DATA EXTRACT ->
=======

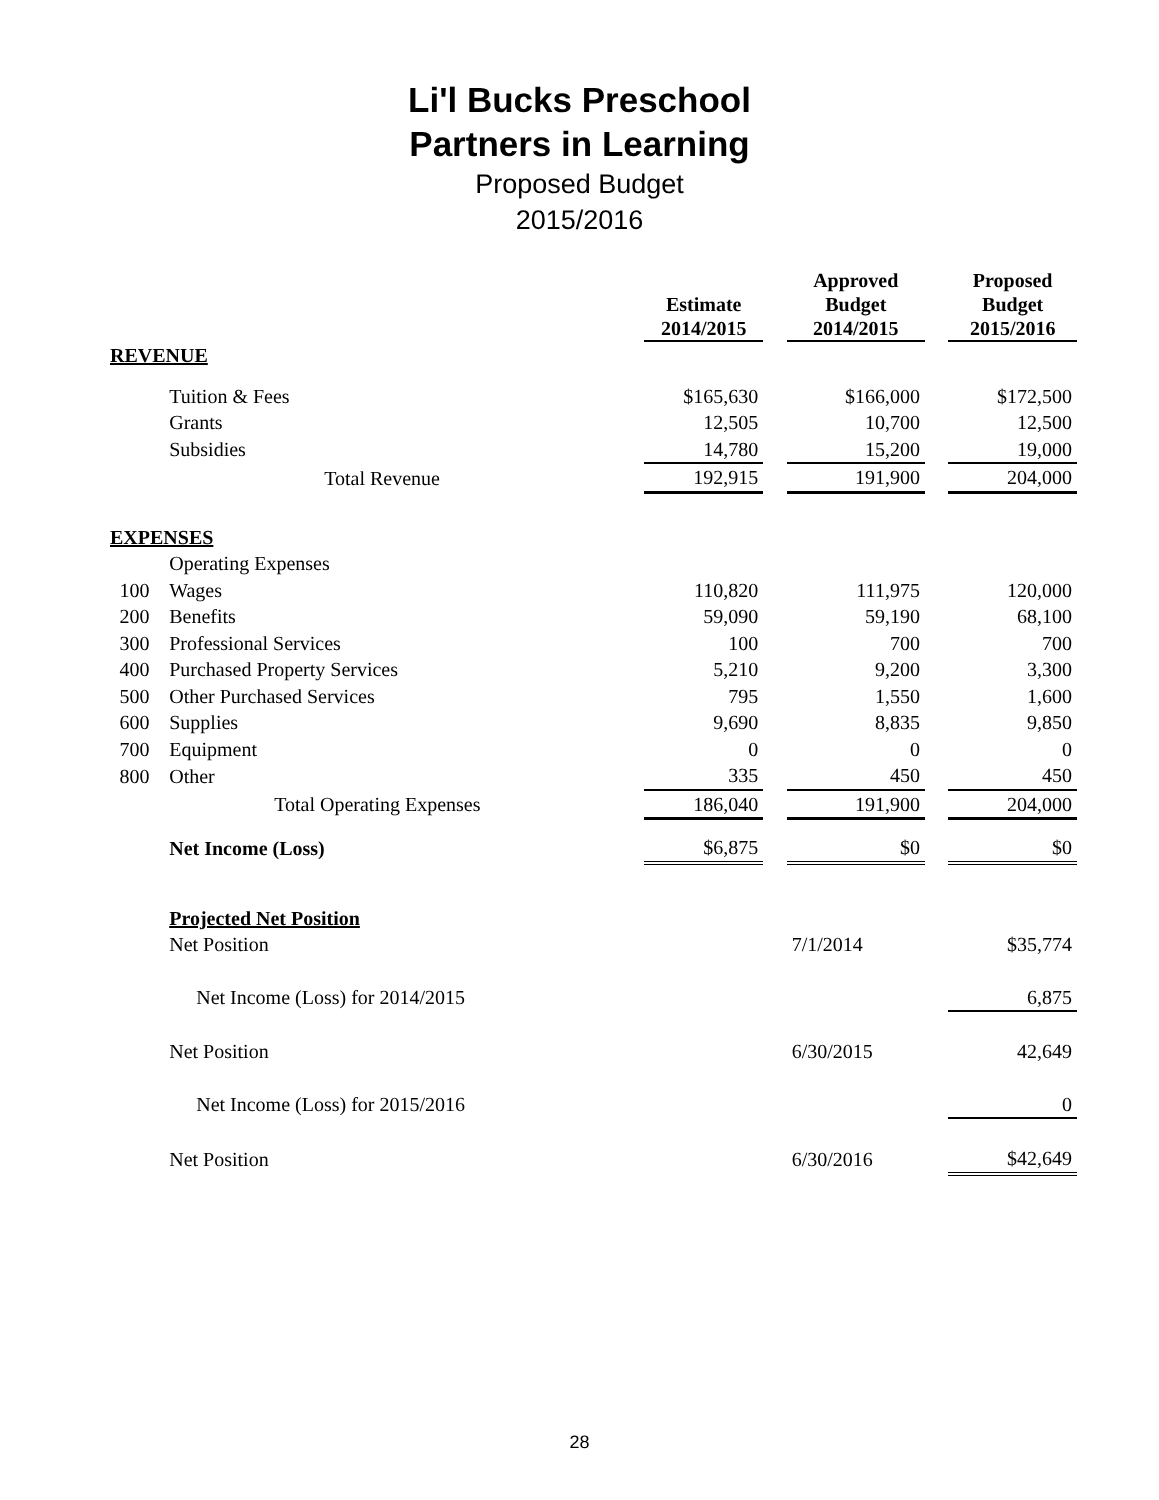Li'l Bucks Preschool
Partners in Learning
Proposed Budget
2015/2016
| | | Estimate 2014/2015 | | Approved Budget 2014/2015 | | Proposed Budget 2015/2016 |
| --- | --- | --- | --- | --- | --- | --- |
| REVENUE | | | | | | |
| | Tuition & Fees | $165,630 | | $166,000 | | $172,500 |
| | Grants | 12,505 | | 10,700 | | 12,500 |
| | Subsidies | 14,780 | | 15,200 | | 19,000 |
| | Total Revenue | 192,915 | | 191,900 | | 204,000 |
| EXPENSES | | | | | | |
| | Operating Expenses | | | | | |
| 100 | Wages | 110,820 | | 111,975 | | 120,000 |
| 200 | Benefits | 59,090 | | 59,190 | | 68,100 |
| 300 | Professional Services | 100 | | 700 | | 700 |
| 400 | Purchased Property Services | 5,210 | | 9,200 | | 3,300 |
| 500 | Other Purchased Services | 795 | | 1,550 | | 1,600 |
| 600 | Supplies | 9,690 | | 8,835 | | 9,850 |
| 700 | Equipment | 0 | | 0 | | 0 |
| 800 | Other | 335 | | 450 | | 450 |
| | Total Operating Expenses | 186,040 | | 191,900 | | 204,000 |
| | Net Income (Loss) | $6,875 | | $0 | | $0 |
| | Projected Net Position | | | | | |
| | Net Position | | | 7/1/2014 | | $35,774 |
| | Net Income (Loss) for 2014/2015 | | | | | 6,875 |
| | Net Position | | | 6/30/2015 | | 42,649 |
| | Net Income (Loss) for 2015/2016 | | | | | 0 |
| | Net Position | | | 6/30/2016 | | $42,649 |
28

=======

PROBLEM ->
For this exercise, transcribe the entries above exactly, without any pictures.

EXPECTED ANSWER ->
Li'l Bucks Preschool
Partners in Learning
Proposed Budget
2015/2016
| | | Estimate 2014/2015 | | Approved Budget 2014/2015 | | Proposed Budget 2015/2016 |
| --- | --- | --- | --- | --- | --- | --- |
| REVENUE | | | | | | |
| | Tuition & Fees | $165,630 | | $166,000 | | $172,500 |
| | Grants | 12,505 | | 10,700 | | 12,500 |
| | Subsidies | 14,780 | | 15,200 | | 19,000 |
| | Total Revenue | 192,915 | | 191,900 | | 204,000 |
| EXPENSES | | | | | | |
| | Operating Expenses | | | | | |
| 100 | Wages | 110,820 | | 111,975 | | 120,000 |
| 200 | Benefits | 59,090 | | 59,190 | | 68,100 |
| 300 | Professional Services | 100 | | 700 | | 700 |
| 400 | Purchased Property Services | 5,210 | | 9,200 | | 3,300 |
| 500 | Other Purchased Services | 795 | | 1,550 | | 1,600 |
| 600 | Supplies | 9,690 | | 8,835 | | 9,850 |
| 700 | Equipment | 0 | | 0 | | 0 |
| 800 | Other | 335 | | 450 | | 450 |
| | Total Operating Expenses | 186,040 | | 191,900 | | 204,000 |
| | Net Income (Loss) | $6,875 | | $0 | | $0 |
| | Projected Net Position | | | | | |
| | Net Position | | | 7/1/2014 | | $35,774 |
| | Net Income (Loss) for 2014/2015 | | | | | 6,875 |
| | Net Position | | | 6/30/2015 | | 42,649 |
| | Net Income (Loss) for 2015/2016 | | | | | 0 |
| | Net Position | | | 6/30/2016 | | $42,649 |
28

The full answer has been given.